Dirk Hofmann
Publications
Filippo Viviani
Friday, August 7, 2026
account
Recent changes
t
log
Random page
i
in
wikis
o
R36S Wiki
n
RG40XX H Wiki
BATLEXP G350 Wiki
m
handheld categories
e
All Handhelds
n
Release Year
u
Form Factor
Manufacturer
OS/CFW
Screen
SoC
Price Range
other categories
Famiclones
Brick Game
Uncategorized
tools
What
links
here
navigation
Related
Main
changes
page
..........
Brief
Copy out every line of the data above, keeping the same order and making no changes.

Written solution
Dirk Hofmann
Publications
Filippo Viviani
Friday, August 7, 2026
account
Recent changes
t
log
Random page
i
in
wikis
o
R36S Wiki
n
RG40XX H Wiki
BATLEXP G350 Wiki
m
handheld categories
e
All Handhelds
n
Release Year
u
Form Factor
Manufacturer
OS/CFW
Screen
SoC
Price Range
other categories
Famiclones
Brick Game
Uncategorized
tools
What
links
here
navigation
Related
Main
changes
page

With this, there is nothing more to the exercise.